– Так знаете вы его или нет? – повторил он с нажимом, видя, что дама впала в какую-то прострацию.

– Откуда же мне знать, знаю я его или нет? – придя в себя, плаксивым голосом отвечала дама в голубом. – Я ведь даже лица его не разглядела, я чуть сознание не потеряла, когда увидела этот нож и эту кровь у него на груди.

Загорский попросил ее взглянуть на покойного, но та отказалась наотрез.

– Хорошо, – кивнул коллежский советник, – в таком случае я расскажу вам, как он выглядит, а вы постарайтесь вспомнить, знаком ли вам этот человек.

Нестор Васильевич, обладавший почти фотографической памятью, буквально срисовал лицо покойного за те несколько секунд, что смотрел на него и теперь чрезвычайно подробно описал его внешность, не упустив даже маленькой родинки на левой щеке. После чего дама в голубом уверенно отвечала, что раньше этого господина она не видела.

Загорский хотел спросить что-то еще, но тут кто-то забарабанил по его плечу пальцами. Удивленный такой фамильярностью коллежский советник обернулся с самым ледяным выражением лица. Однако холодность его на этот раз пропала втуне – за спиной его маячила деловитая физиономия Ганцзалина.

– Господину нужна помощь? – осведомился китаец.

– Пожалуй, – после секундной паузы кивнул Нестор Васильевич. – Пробегись-ка по вагонам и поищи мне черноволосого бородатого брюнета лет тридцати с серыми глазами.

– У брюнетов не бывает серых глаз, – сообщил помощник.

– Бывает, но редко, – отвечал Загорский. – Очень вероятно, что на самом деле он перекрасился. Человек он молодой и вряд ли таким образом закрашивал седину. Хотелось бы знать, чего ради он поменял масть?

– Вы поэтому просите его поискать? – несколько ехидно осведомился Ганцзалин.

– Нет, не поэтому. А потому, что он, сидя в вагоне-ресторане, наблюдал за Верещагиным, – сурово отвечал Нестор Васильевич.

Китаец понятливо кивнул. Господин думает, что сероглазый брюнет – и есть убийца?

Господин, однако, отвечал, что сероглазый не может быть убийцей.
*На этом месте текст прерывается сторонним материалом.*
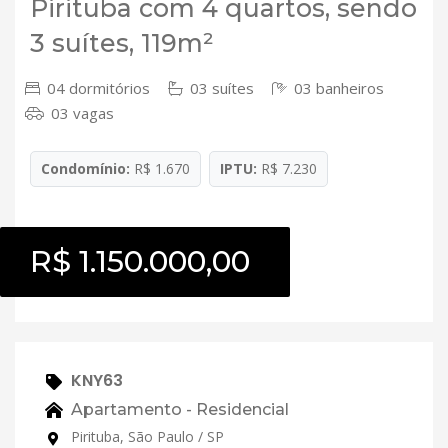
Pirituba com 4 quartos, sendo
3 suítes, 119m²
04 dormitórios
03 suítes
03 banheiros
03 vagas
Condomínio:
R$ 1.670
IPTU:
R$ 7.230
R$ 1.150.000,00
KNY63
Apartamento - Residencial
Pirituba, São Paulo / SP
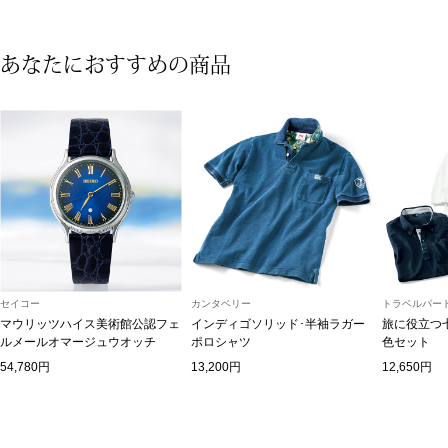
〈セイコー〉マウリッツハイス美術館公認フェ
その他
ルメールオマージュウオッチ
あなたにおすすめの商品
ブランド
和装
特集
和装小物
その他
ティ
すべて見る
ケア
セイコー
カンタベリー
トラベルパート
その他
マウリッツハイス美術館公認フェ
インディゴソリッド･半袖ラガー
旅に役立つ
ルメールオマージュウオッチ
ポロシャツ
色セット
ア
54,780円
13,200円
12,650円
おすすめブラ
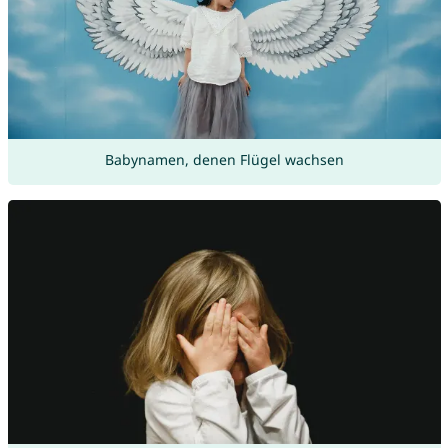
Babynamen, denen Flügel wachsen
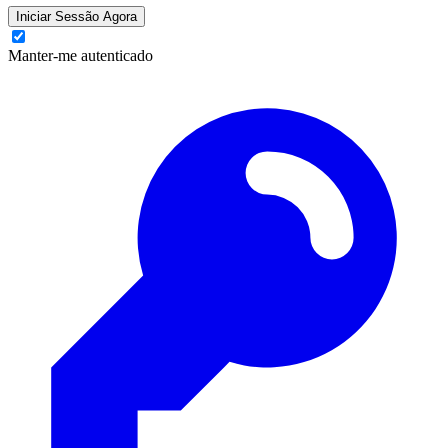
Iniciar Sessão Agora
Manter-me autenticado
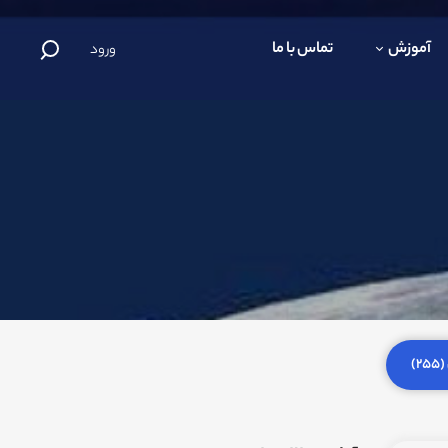
آموزش
تماس با ما
ورود
)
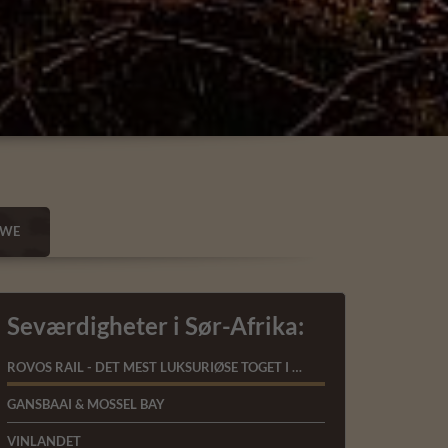
BWE
Seværdigheter i Sør-Afrika:
ROVOS RAIL - DET MEST LUKSURIØSE TOGET I VERDEN
GANSBAAI & MOSSEL BAY
VINLANDET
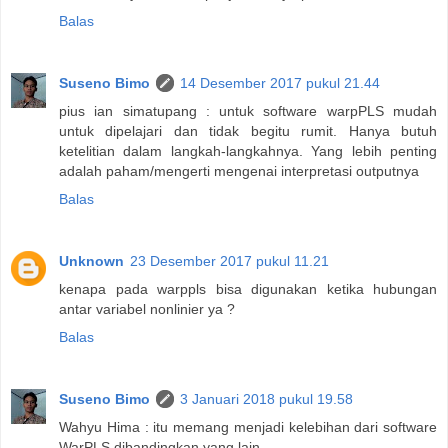
Balas
Suseno Bimo
14 Desember 2017 pukul 21.44
pius ian simatupang : untuk software warpPLS mudah
untuk dipelajari dan tidak begitu rumit. Hanya butuh
ketelitian dalam langkah-langkahnya. Yang lebih penting
adalah paham/mengerti mengenai interpretasi outputnya
Balas
Unknown
23 Desember 2017 pukul 11.21
kenapa pada warppls bisa digunakan ketika hubungan
antar variabel nonlinier ya ?
Balas
Suseno Bimo
3 Januari 2018 pukul 19.58
Wahyu Hima : itu memang menjadi kelebihan dari software
WarPLS dibandingkan yang lain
Судя по некоторым признакам, молодого человека убили минут за десять до того, как его обнаружила дама в голубом. А сероглазый больше получаса сидел с ними в вагоне-ресторане. Он явно следил за Верещагиным и хорошо бы понять, почему.

– Кстати, а где Верещагин?

Загорский оглянулся по сторонам: толпа, загромождавшая коридор, уже схлынула, но его нового знакомца нигде не было видно.
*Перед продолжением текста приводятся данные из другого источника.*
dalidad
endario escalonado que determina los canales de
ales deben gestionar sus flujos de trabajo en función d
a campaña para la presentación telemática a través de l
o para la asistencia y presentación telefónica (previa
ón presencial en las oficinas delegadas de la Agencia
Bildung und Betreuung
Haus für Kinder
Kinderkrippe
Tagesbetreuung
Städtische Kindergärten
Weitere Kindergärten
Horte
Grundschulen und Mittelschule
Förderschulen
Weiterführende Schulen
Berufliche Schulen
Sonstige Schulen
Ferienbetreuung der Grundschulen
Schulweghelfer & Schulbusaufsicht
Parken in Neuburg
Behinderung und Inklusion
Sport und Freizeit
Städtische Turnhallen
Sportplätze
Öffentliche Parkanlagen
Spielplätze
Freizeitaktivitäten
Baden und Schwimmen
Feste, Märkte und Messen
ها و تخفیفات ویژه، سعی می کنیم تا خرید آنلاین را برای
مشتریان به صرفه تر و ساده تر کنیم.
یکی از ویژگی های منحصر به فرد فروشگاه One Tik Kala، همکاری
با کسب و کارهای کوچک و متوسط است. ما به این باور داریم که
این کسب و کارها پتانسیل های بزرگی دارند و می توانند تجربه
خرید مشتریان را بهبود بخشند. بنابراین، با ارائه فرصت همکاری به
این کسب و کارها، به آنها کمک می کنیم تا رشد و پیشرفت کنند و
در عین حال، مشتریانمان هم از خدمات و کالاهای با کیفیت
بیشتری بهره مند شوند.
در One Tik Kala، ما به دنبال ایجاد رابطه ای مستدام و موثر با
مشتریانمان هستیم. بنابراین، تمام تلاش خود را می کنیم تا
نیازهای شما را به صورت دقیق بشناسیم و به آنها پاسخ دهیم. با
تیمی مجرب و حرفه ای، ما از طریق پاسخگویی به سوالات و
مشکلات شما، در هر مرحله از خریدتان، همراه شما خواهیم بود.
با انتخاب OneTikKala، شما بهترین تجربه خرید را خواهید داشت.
– Новое дело – сбежавший художник, – процедил Нестор Васильевич. – Ладно, изобразительным искусством я займусь сам, а ты – за сероглазым бородачом.

И они разошлись в разные стороны. Впрочем, долго искать живописца не пришлось, он задумчиво курил в ближайшем тамбуре.

– Итак, покойник был вам знаком, – сказал коллежский советник без всяких предисловий, и интонация его была самая утвердительная.

Верещагин хмуро кивнул и неприязненно покосился на какого-то молодого хлыща в желтом жилете поверх белой сорочки, который нахально протискивался мимо них, переходя из одного вагона в другой.

– Здесь слишком оживленно, – задумчиво заметил Нестор Васильевич, посмотрев вслед хлыщу. – Предлагаю продолжить разговор в моем купе, там мы сможем поговорить без свидетелей.

Так они и сделали. Ганцзалин еще рыскал по поезду в поисках загадочного сероглазого бородача, так что они оказались в купе совершенно одни. С минуту, наверное, дипломат и художник молчали. Коллежский советник смотрел на Верещагина, тот глядел в окно, на мягко катившиеся мимо Скалистые горы, при одном взгляде на которые становилось зябко. Верещагин, прежде бодрый и энергичный, сидел, как-то странно задумавшись.